- Description of the task: Render the text in the records below as a JSON list of strings, one string per line and no blank lines. Leave the pictures out.

START Data shown

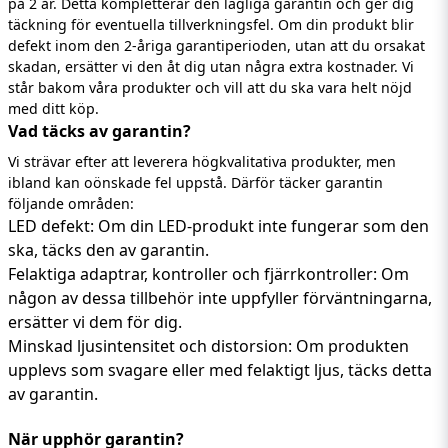
på 2 år. Detta kompletterar den lagliga garantin och ger dig
täckning för eventuella tillverkningsfel. Om din produkt blir
defekt inom den 2-åriga garantiperioden, utan att du orsakat
skadan, ersätter vi den åt dig utan några extra kostnader. Vi
står bakom våra produkter och vill att du ska vara helt nöjd
med ditt köp.
Vad täcks av garantin?
Vi strävar efter att leverera högkvalitativa produkter, men
ibland kan oönskade fel uppstå. Därför täcker garantin
följande områden:
LED defekt: Om din LED-produkt inte fungerar som den
ska, täcks den av garantin.
Felaktiga adaptrar, kontroller och fjärrkontroller: Om
någon av dessa tillbehör inte uppfyller förväntningarna,
ersätter vi dem för dig.
Minskad ljusintensitet och distorsion: Om produkten
upplevs som svagare eller med felaktigt ljus, täcks detta
av garantin.
När upphör garantin?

END Data shown

- Response area:
[
  "på 2 år. Detta kompletterar den lagliga garantin och ger dig",
  "täckning för eventuella tillverkningsfel. Om din produkt blir",
  "defekt inom den 2-åriga garantiperioden, utan att du orsakat",
  "skadan, ersätter vi den åt dig utan några extra kostnader. Vi",
  "står bakom våra produkter och vill att du ska vara helt nöjd",
  "med ditt köp.",
  "Vad täcks av garantin?",
  "Vi strävar efter att leverera högkvalitativa produkter, men",
  "ibland kan oönskade fel uppstå. Därför täcker garantin",
  "följande områden:",
  "LED defekt: Om din LED-produkt inte fungerar som den",
  "ska, täcks den av garantin.",
  "Felaktiga adaptrar, kontroller och fjärrkontroller: Om",
  "någon av dessa tillbehör inte uppfyller förväntningarna,",
  "ersätter vi dem för dig.",
  "Minskad ljusintensitet och distorsion: Om produkten",
  "upplevs som svagare eller med felaktigt ljus, täcks detta",
  "av garantin.",
  "När upphör garantin?"
]